#### PASSAGE GIVEN ####

So it's going to be a punch, counter punch battle until November, and that is why the VIX remains high as investors expect the swings to continue. Heck, we'll take some volatility. It can set up good trades, but intraday reversals like that aren't helpful since we can't do much about them except to try to anticipate them, and that's not so easy.

One interesting tie between the big early gains followed by the shut down announcement - the chart of the S&P 500 hit the June highs and reversed right back down as if on cue. Double top pullbacks are real. It doesn't mean it's a top - it could be - but it generally just means some kind of pullback is due, and it happened yesterday.

The way the day was going, who would have saw a big negative closing day yesterday with momentum fully on the bulls' side in the early action?

####

*GIVEN REQUEST 1*.
Recast the part of the listing that opens with the line containing "scientific name: Trisetaria loeflingiana" and closes with the line containing "genus: Baphia" as a numbered list, leaving out blank lines.
The listing below has no connection to the market commentary above.

#### SOURCE DATA ####

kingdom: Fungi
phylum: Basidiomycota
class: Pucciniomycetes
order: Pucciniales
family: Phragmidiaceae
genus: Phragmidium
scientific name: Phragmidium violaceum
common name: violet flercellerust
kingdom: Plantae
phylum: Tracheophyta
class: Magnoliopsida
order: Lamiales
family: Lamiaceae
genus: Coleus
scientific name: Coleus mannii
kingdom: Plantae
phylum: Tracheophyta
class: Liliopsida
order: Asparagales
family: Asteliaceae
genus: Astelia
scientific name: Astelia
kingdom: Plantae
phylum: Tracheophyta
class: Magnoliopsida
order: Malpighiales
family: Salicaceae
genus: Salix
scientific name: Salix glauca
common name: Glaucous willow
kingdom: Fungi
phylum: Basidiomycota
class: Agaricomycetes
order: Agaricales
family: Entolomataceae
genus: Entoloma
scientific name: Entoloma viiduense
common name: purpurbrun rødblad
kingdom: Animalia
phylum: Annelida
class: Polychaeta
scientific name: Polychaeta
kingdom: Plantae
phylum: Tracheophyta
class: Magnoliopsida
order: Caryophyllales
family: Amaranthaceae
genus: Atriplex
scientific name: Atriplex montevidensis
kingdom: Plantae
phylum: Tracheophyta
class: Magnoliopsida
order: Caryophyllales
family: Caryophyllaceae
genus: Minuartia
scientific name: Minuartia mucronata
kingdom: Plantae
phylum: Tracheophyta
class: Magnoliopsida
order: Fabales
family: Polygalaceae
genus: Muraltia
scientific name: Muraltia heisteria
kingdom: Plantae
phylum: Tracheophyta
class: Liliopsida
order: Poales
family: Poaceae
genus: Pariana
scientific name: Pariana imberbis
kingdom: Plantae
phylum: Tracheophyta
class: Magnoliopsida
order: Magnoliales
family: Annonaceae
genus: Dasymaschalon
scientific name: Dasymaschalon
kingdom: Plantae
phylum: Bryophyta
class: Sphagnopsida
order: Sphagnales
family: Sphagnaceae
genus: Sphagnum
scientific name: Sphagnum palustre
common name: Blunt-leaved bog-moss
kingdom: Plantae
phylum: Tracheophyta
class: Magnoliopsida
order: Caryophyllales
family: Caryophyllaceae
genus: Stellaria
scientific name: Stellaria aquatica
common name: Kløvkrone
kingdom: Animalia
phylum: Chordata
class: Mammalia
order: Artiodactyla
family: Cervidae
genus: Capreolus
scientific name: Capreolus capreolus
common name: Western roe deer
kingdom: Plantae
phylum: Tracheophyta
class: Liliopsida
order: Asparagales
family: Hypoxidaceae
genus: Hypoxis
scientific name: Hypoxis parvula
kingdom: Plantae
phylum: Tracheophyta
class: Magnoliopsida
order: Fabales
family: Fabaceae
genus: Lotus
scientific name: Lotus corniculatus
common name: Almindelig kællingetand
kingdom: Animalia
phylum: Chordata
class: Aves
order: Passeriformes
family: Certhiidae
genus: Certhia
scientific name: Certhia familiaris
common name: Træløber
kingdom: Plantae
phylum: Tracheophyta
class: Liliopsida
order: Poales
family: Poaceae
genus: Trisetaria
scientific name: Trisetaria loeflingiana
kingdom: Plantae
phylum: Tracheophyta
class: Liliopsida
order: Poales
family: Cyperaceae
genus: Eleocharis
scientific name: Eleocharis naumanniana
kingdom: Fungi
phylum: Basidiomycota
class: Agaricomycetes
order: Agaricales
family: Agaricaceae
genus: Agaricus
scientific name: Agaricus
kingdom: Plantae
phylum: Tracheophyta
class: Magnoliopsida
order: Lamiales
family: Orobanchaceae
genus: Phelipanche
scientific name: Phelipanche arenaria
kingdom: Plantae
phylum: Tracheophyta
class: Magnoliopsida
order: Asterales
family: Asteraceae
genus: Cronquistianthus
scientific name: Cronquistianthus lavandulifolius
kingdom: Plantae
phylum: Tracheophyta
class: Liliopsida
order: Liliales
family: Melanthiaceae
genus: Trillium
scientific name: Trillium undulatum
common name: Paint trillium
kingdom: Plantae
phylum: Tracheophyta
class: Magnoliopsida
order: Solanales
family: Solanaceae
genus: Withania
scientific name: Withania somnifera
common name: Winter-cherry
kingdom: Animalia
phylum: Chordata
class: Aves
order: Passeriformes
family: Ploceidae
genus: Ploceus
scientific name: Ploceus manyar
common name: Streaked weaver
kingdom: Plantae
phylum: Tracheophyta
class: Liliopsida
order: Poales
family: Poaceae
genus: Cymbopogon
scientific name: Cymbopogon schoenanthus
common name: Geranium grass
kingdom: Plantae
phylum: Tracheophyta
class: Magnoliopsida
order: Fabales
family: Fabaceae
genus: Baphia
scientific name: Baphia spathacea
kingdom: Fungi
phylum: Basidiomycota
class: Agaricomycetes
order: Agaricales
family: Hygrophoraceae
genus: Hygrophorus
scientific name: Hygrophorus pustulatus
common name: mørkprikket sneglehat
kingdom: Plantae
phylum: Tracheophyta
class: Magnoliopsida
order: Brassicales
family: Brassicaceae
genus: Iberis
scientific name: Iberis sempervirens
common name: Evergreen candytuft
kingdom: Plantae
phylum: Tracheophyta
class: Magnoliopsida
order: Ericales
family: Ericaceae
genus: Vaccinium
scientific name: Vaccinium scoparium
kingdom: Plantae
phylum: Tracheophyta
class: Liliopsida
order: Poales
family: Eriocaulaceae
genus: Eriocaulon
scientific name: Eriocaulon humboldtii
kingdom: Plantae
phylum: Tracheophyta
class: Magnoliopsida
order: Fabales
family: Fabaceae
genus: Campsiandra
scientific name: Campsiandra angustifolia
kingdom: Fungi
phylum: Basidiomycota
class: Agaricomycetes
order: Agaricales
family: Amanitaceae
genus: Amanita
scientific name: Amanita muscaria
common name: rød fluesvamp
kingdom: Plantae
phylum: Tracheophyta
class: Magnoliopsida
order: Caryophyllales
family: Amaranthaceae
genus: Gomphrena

####

*GIVEN REQUEST 2*.
According to the market commentary, what level did the S&P 500 chart hit before reversing back down?

*WRITTEN RESPONSE 1*.
1. scientific name: Trisetaria loeflingiana
2. kingdom: Plantae
3. phylum: Tracheophyta
4. class: Liliopsida
5. order: Poales
6. family: Cyperaceae
7. genus: Eleocharis
8. scientific name: Eleocharis naumanniana
9. kingdom: Fungi
10. phylum: Basidiomycota
11. class: Agaricomycetes
12. order: Agaricales
13. family: Agaricaceae
14. genus: Agaricus
15. scientific name: Agaricus
16. kingdom: Plantae
17. phylum: Tracheophyta
18. class: Magnoliopsida
19. order: Lamiales
20. family: Orobanchaceae
21. genus: Phelipanche
22. scientific name: Phelipanche arenaria
23. kingdom: Plantae
24. phylum: Tracheophyta
25. class: Magnoliopsida
26. order: Asterales
27. family: Asteraceae
28. genus: Cronquistianthus
29. scientific name: Cronquistianthus lavandulifolius
30. kingdom: Plantae
31. phylum: Tracheophyta
32. class: Liliopsida
33. order: Liliales
34. family: Melanthiaceae
35. genus: Trillium
36. scientific name: Trillium undulatum
37. common name: Paint trillium
38. kingdom: Plantae
39. phylum: Tracheophyta
40. class: Magnoliopsida
41. order: Solanales
42. family: Solanaceae
43. genus: Withania
44. scientific name: Withania somnifera
45. common name: Winter-cherry
46. kingdom: Animalia
47. phylum: Chordata
48. class: Aves
49. order: Passeriformes
50. family: Ploceidae
51. genus: Ploceus
52. scientific name: Ploceus manyar
53. common name: Streaked weaver
54. kingdom: Plantae
55. phylum: Tracheophyta
56. class: Liliopsida
57. order: Poales
58. family: Poaceae
59. genus: Cymbopogon
60. scientific name: Cymbopogon schoenanthus
61. common name: Geranium grass
62. kingdom: Plantae
63. phylum: Tracheophyta
64. class: Magnoliopsida
65. order: Fabales
66. family: Fabaceae
67. genus: Baphia

*WRITTEN RESPONSE 2*.
The June highs.